Please return every line of the records below that holds the word "tellus".

Information provided:
━━━

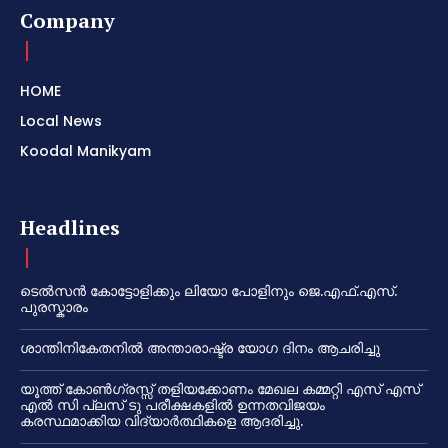
Company
HOME
Local News
Koodal Manikyam
Headlines
ടെൽസൻ കോട്ടോളിക്കും ലിയോ പോളിനും ജെ.എഫ്.എസ്.
പുരസ്കാരം
ശാന്തിനികേതനിൽ അന്താരാഷ്ട്ര യോഗ ദിനം ആചരിച്ചു
യൂത്ത് കോൺഗ്രസ്സ് തളിയക്കോണം മേഖല കമ്മറ്റി എസ് എസ്
എൽ സി പ്ലസ് ടു പരീക്ഷകളിൽ ഉന്നതവിജയം
കരസ്ഥമാക്കിയ വിദ്യാർത്ഥികളെ ആദരിച്ചു.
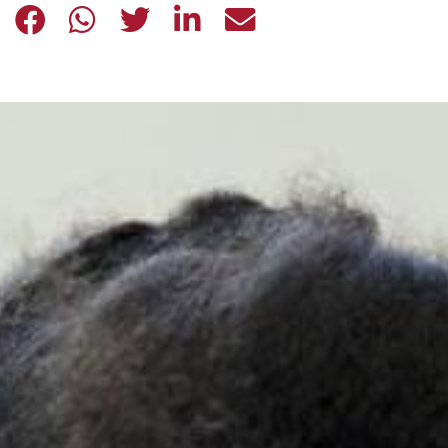
LAVORO E DISABILITÀ: UN DIRITTO
LAVORO E DISABILITÀ: UN DIR
LAVORO E DISABILITÀ: UN
LAVORO E DISABILITÀ
LAVORO E DISABI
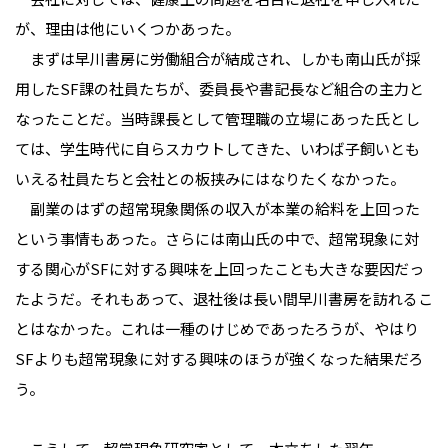
が、理由は他にいくつかあった。
まずは早川書房に労働組合が結成され、しかも南山氏が採
用したSF課の社員たちが、委員長や書記長など組合の主力と
なったことだ。当時課長として管理職の立場にあった氏とし
ては、学生時代に自らスカウトしてきた、いわば子飼いとも
いえる社員たちと会社との板挟みにはなりたくなかった。
副業のはずの超常現象関係の収入が本業の給料を上回った
という事情もあった。さらには南山氏の中で、超常現象に対
する関心がSFに対する興味を上回ったことも大きな要因だっ
たようだ。それもあって、退社後は長い間早川書房を訪れるこ
とはなかった。これは一種のけじめであったろうが、やはり
SFよりも超常現象に対する興味のほうが強くなった結果だろ
う。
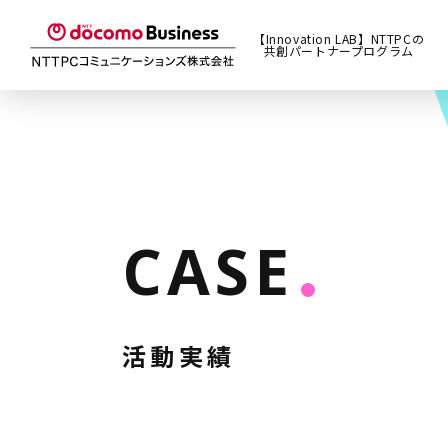
【Innovation LAB】NTTPCの
共創パートナープログラム
CASE
活動実績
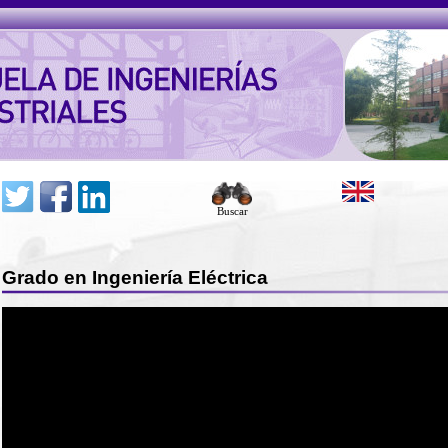
Buscar
Grado en Ingeniería Eléctrica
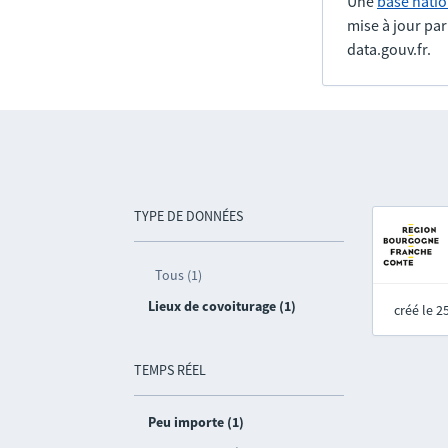
Une
base natio
mise à jour pa
data.gouv.fr.
TYPE DE DONNÉES
Tous (1)
Lieux de covoiturage (1)
créé le 
TEMPS RÉEL
Peu importe (1)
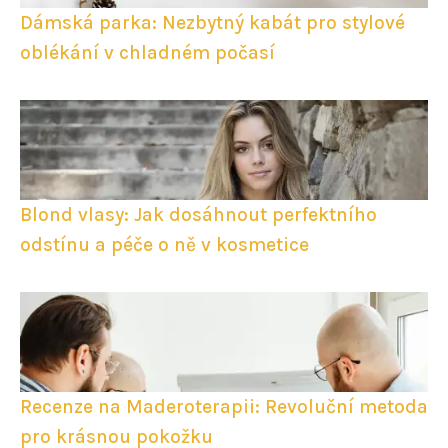
Dámská parka: Nezbytný kabát pro stylové
oblékání v chladném počasí
Blond vlasy: Jak dosáhnout perfektního
odstínu a péče o ně v kosmetice
Recenze na Maderoterapii: Revoluční metoda
pro krásnou pokožku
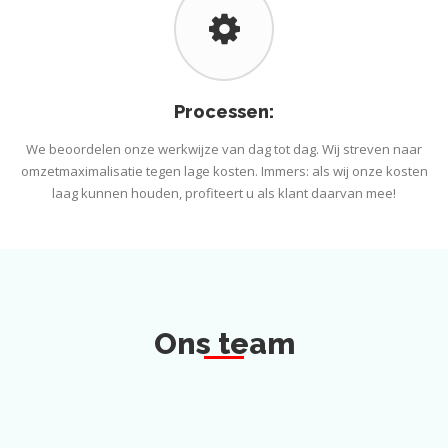
Processen:
We beoordelen onze werkwijze van dag tot dag. Wij streven naar
omzetmaximalisatie tegen lage kosten. Immers: als wij onze kosten
laag kunnen houden, profiteert u als klant daarvan mee!
Ons team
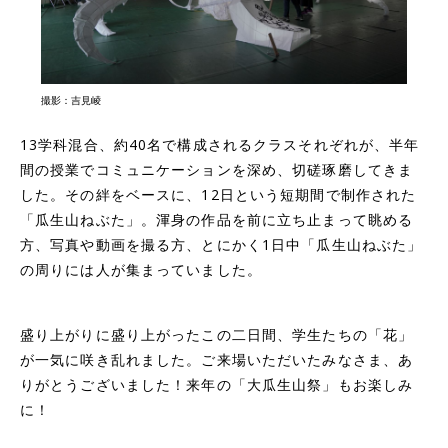
撮影：吉見崚
13学科混合、約40名で構成されるクラスそれぞれが、半年
間の授業でコミュニケーションを深め、切磋琢磨してきま
した。その絆をベースに、12日という短期間で制作された
「瓜生山ねぶた」。渾身の作品を前に立ち止まって眺める
方、写真や動画を撮る方、とにかく1日中「瓜生山ねぶた」
の周りには人が集まっていました。
盛り上がりに盛り上がったこの二日間、学生たちの「花」
が一気に咲き乱れました。ご来場いただいたみなさま、あ
りがとうございました！来年の「大瓜生山祭」もお楽しみ
に！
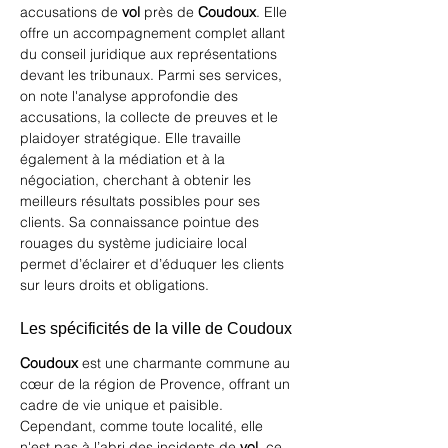
accusations de 
vol
 près de 
Coudoux
. Elle 
offre un accompagnement complet allant 
du conseil juridique aux représentations 
devant les tribunaux. Parmi ses services, 
on note l'analyse approfondie des 
accusations, la collecte de preuves et le 
plaidoyer stratégique. Elle travaille 
également à la médiation et à la 
négociation, cherchant à obtenir les 
meilleurs résultats possibles pour ses 
clients. Sa connaissance pointue des 
rouages du système judiciaire local 
permet d’éclairer et d’éduquer les clients 
sur leurs droits et obligations. 
Les spécificités de la ville de Coudoux
Coudoux
 est une charmante commune au 
cœur de la région de Provence, offrant un 
cadre de vie unique et paisible. 
Cependant, comme toute localité, elle 
n'est pas à l’abri des incidents de 
vol
, ce 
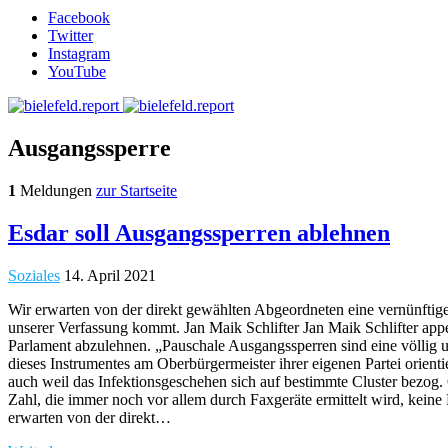
Facebook
Twitter
Instagram
YouTube
Ausgangssperre
1
Meldungen
zur Startseite
Esdar soll Ausgangssperren ablehnen
Soziales
14. April 2021
Wir erwarten von der direkt gewählten Abgeordneten eine vernünftig
unserer Verfassung kommt. Jan Maik Schlifter Jan Maik Schlifter app
Parlament abzulehnen. „Pauschale Ausgangssperren sind eine völlig 
dieses Instrumentes am Oberbürgermeister ihrer eigenen Partei orient
auch weil das Infektionsgeschehen sich auf bestimmte Cluster bezog. 
Zahl, die immer noch vor allem durch Faxgeräte ermittelt wird, kein
erwarten von der direkt…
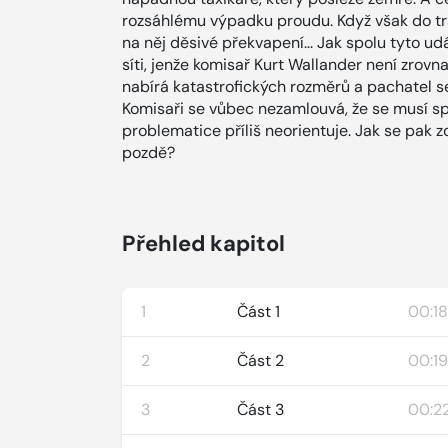
rozsáhlému výpadku proudu. Když však do tra
na něj děsivé překvapení... Jak spolu tyto ud
síti, jenže komisař Kurt Wallander není zrovn
nabírá katastrofických rozměrů a pachatel s
Komisaři se vůbec nezamlouvá, že se musí sp
problematice příliš neorientuje. Jak se pak 
pozdě?
Přehled kapitol
1
Část 1
00:18
2
Část 2
00:19
3
Část 3
00:2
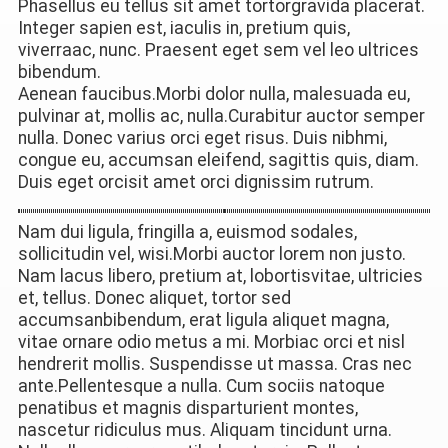
Phasellus eu tellus sit amet tortorgravida placerat.
Integer sapien est, iaculis in, pretium quis,
viverraac, nunc. Praesent eget sem vel leo ultrices
bibendum.
Aenean faucibus.Morbi dolor nulla, malesuada eu,
pulvinar at, mollis ac, nulla.Curabitur auctor semper
nulla. Donec varius orci eget risus. Duis nibhmi,
congue eu, accumsan eleifend, sagittis quis, diam.
Duis eget orcisit amet orci dignissim rutrum.
Nam dui ligula, fringilla a, euismod sodales,
sollicitudin vel, wisi.Morbi auctor lorem non justo.
Nam lacus libero, pretium at, lobortisvitae, ultricies
et, tellus. Donec aliquet, tortor sed
accumsanbibendum, erat ligula aliquet magna,
vitae ornare odio metus a mi. Morbiac orci et nisl
hendrerit mollis. Suspendisse ut massa. Cras nec
ante.Pellentesque a nulla. Cum sociis natoque
penatibus et magnis disparturient montes,
nascetur ridiculus mus. Aliquam tincidunt urna.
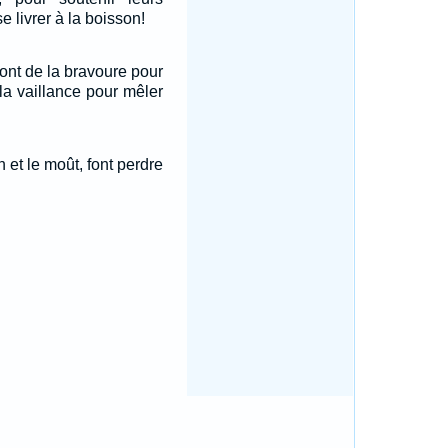
e livrer à la boisson!
ont de la bravoure pour
 la vaillance pour mêler
in et le moût, font perdre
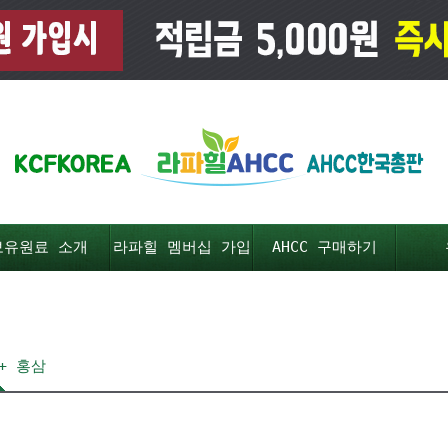
보유원료 소개
라파힐 멤버십 가입
AHCC 구매하기
 + 홍삼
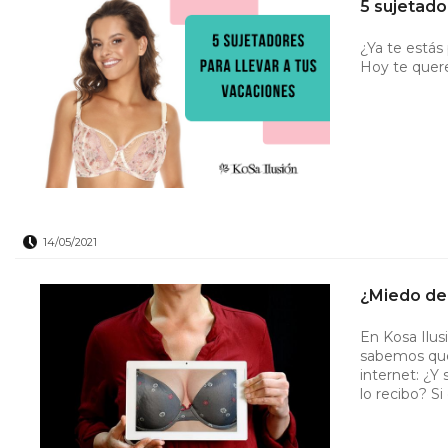
5 sujetado
¿Ya te estás
Hoy te quere
14/05/2021
¿Miedo de
En Kosa Ilu
sabemos que
internet: ¿Y
lo recibo? Si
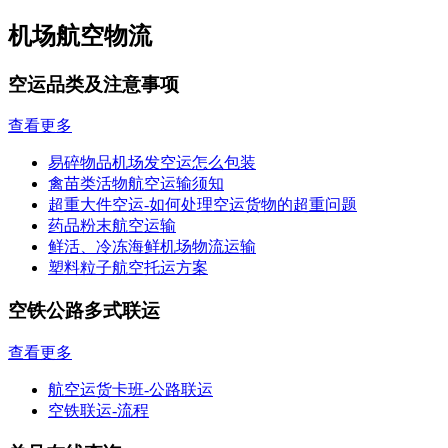
机场航空物流
空运品类及注意事项
查看更多
易碎物品机场发空运怎么包装
禽苗类活物航空运输须知
超重大件空运-如何处理空运货物的超重问题
药品粉末航空运输
鲜活、冷冻海鲜机场物流运输
塑料粒子航空托运方案
空铁公路多式联运
查看更多
航空运货卡班-公路联运
空铁联运-流程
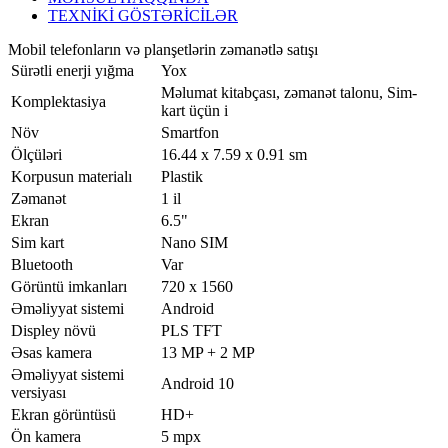
TEXNİKİ GÖSTƏRİCİLƏR
Mobil telefonların və planşetlərin zəmanətlə satışı
Sürətli enerji yığma
Yox
Məlumat kitabçası, zəmanət talonu, Sim-
Komplektasiya
kart üçün i
Növ
Smartfon
Ölçüləri
16.44 x 7.59 x 0.91 sm
Korpusun materialı
Plastik
Zəmanət
1 il
Ekran
6.5"
Sim kart
Nano SIM
Bluetooth
Var
Görüntü imkanları
720 x 1560
Əməliyyat sistemi
Android
Displey növü
PLS TFT
Əsas kamera
13 MP + 2 MP
Əməliyyat sistemi
Android 10
versiyası
Ekran görüntüsü
HD+
Ön kamera
5 mpx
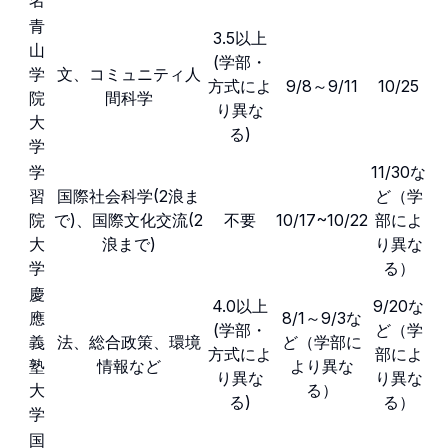
青
3.5以上
山
(学部・
学
文、コミュニティ人
方式によ
9/8～9/11
10/25
院
間科学
り異な
大
る)
学
学
11/30な
習
国際社会科学(2浪ま
ど（学
院
で)、国際文化交流(2
不要
10/17~10/22
部によ
大
浪まで)
り異な
学
る）
慶
4.0以上
9/20な
應
8/1～9/3な
(学部・
ど（学
義
法、総合政策、環境
ど（学部に
方式によ
部によ
塾
情報など
より異な
り異な
り異な
大
る）
る)
る）
学
国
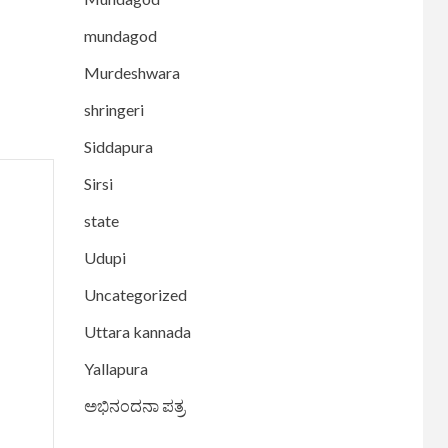
mundagod
Murdeshwara
shringeri
Siddapura
Sirsi
state
Udupi
Uncategorized
Uttara kannada
Yallapura
ಅಭಿನಂದನಾ ಪತ್ರ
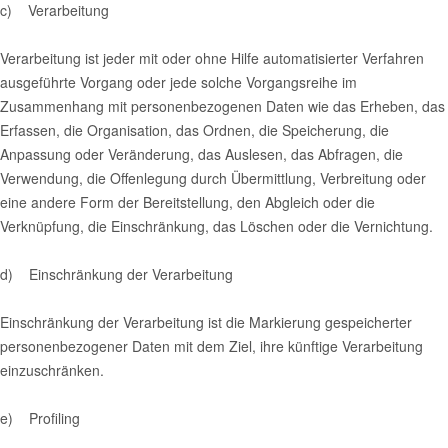
c) Verarbeitung
Verarbeitung ist jeder mit oder ohne Hilfe automatisierter Verfahren
ausgeführte Vorgang oder jede solche Vorgangsreihe im
Zusammenhang mit personenbezogenen Daten wie das Erheben, das
Erfassen, die Organisation, das Ordnen, die Speicherung, die
Anpassung oder Veränderung, das Auslesen, das Abfragen, die
Verwendung, die Offenlegung durch Übermittlung, Verbreitung oder
eine andere Form der Bereitstellung, den Abgleich oder die
Verknüpfung, die Einschränkung, das Löschen oder die Vernichtung.
d) Einschränkung der Verarbeitung
Einschränkung der Verarbeitung ist die Markierung gespeicherter
personenbezogener Daten mit dem Ziel, ihre künftige Verarbeitung
einzuschränken.
e) Profiling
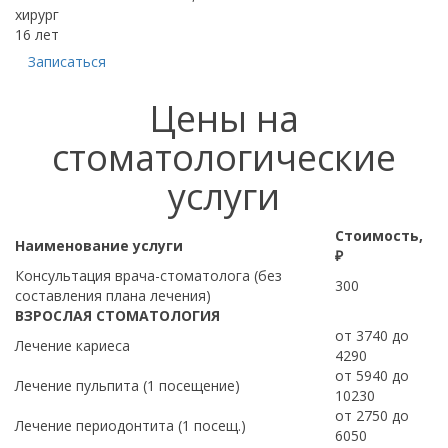
хирург
16 лет
Записаться
Цены на
стоматологические
услуги
Стоимость,
Наименование услуги
₽
Консультация врача-стоматолога (без
300
составления плана лечения)
ВЗРОСЛАЯ СТОМАТОЛОГИЯ
от 3740 до
Лечение кариеса
4290
от 5940 до
Лечение пульпита (1 посещение)
10230
от 2750 до
Лечение периодонтита (1 посещ.)
6050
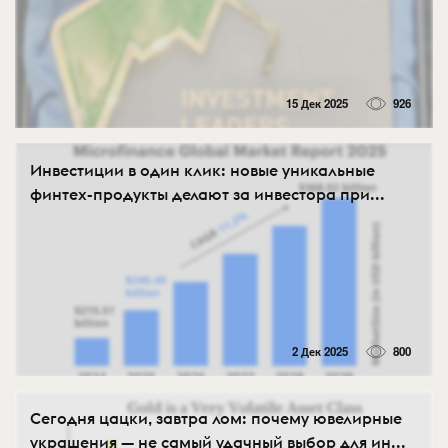
15 Дек 2025
926
Инвестиции в один клик: новые уникальные
финтех-продукты делают за инвестора при...
2 Дек 2025
800
Сегодня цацки, завтра лом: почему ювелирные
украшения — не самый удачный выбор для ин...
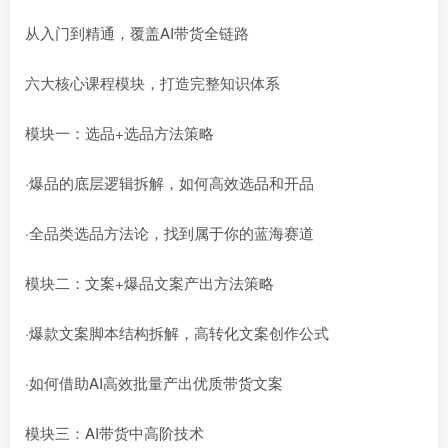
从入门到精通，覆盖AI带货全链路
六大核心课程模块，打造完整知识体系
模块一：选品+选品方法策略
·爆品的底层逻辑拆解，如何高效选品和开品
·全品类选品方法论，找到属于你的蓝海赛道
模块二：文案+爆品文案产出方法策略
·爆款文案脚本结构拆解，高转化文案创作公式
·如何借助AI高效批量产出优质带货文案
模块三：AI带货中高阶技术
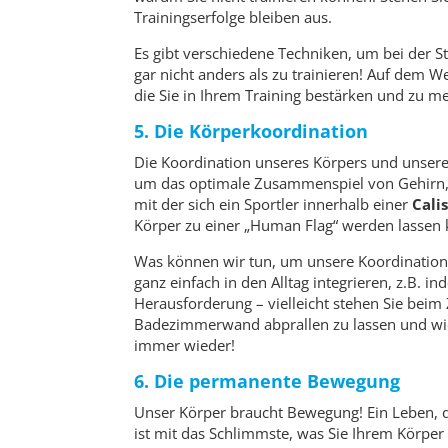
Trainingserfolge bleiben aus.
Es gibt verschiedene Techniken, um bei der St
gar nicht anders als zu trainieren! Auf dem W
die Sie in Ihrem Training bestärken und zu me
5. Die Körperkoordination
Die Koordination unseres Körpers und unsere 
um das optimale Zusammenspiel von Gehirn, 
mit der sich ein Sportler innerhalb einer
Cali
Körper zu einer „Human Flag“ werden lassen 
Was können wir tun, um unsere Koordination
ganz einfach in den Alltag integrieren, z.B.
Herausforderung – vielleicht stehen Sie beim
Badezimmerwand abprallen zu lassen und wied
immer wieder!
6. Die permanente Bewegung
Unser Körper braucht Bewegung! Ein Leben, 
ist mit das Schlimmste, was Sie Ihrem Körper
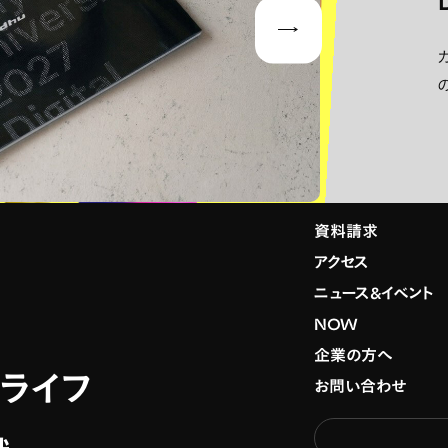
Next
資料請求
アクセス
ニュース&イベント
NOW
企業の方へ
スライフ
お問い合わせ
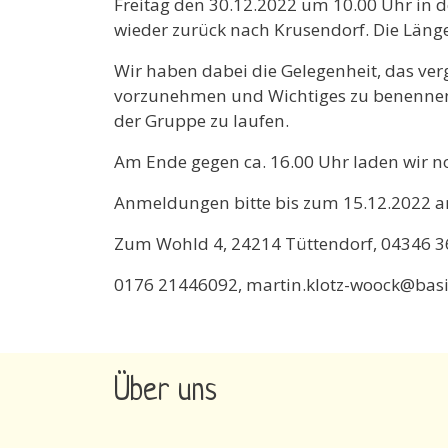
Freitag den 30.12.2022 um 10.00 Uhr in d
wieder zurück nach Krusendorf. Die Länge
Wir haben dabei die Gelegenheit, das ve
vorzunehmen und Wichtiges zu benennen. W
der Gruppe zu laufen.
Am Ende gegen ca. 16.00 Uhr laden wir no
Anmeldungen bitte bis zum 15.12.2022 a
Zum Wohld 4, 24214 Tüttendorf, 04346 
0176 21446092, martin.klotz-woock@bas
Über uns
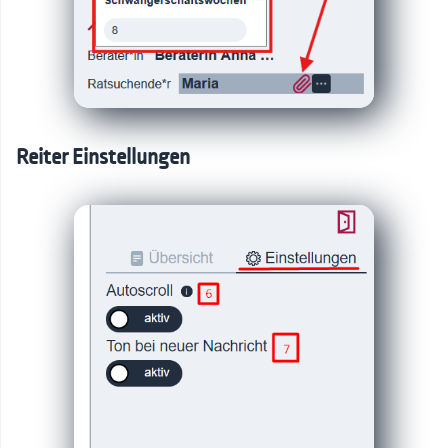
Reiter Einstellungen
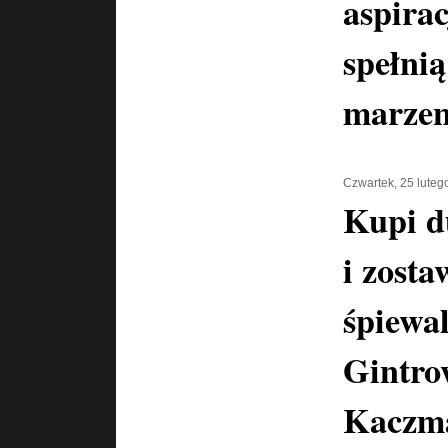
aspira
spełnią
marzen
Czwartek, 25 luteg
Kupi d
i zosta
śpiewal
Gintro
Kaczma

━━━

Answer for this exercise:
Phasellus eu tellus sit amet tortorgravida placerat.
et, tellus. Donec aliquet, tortor sed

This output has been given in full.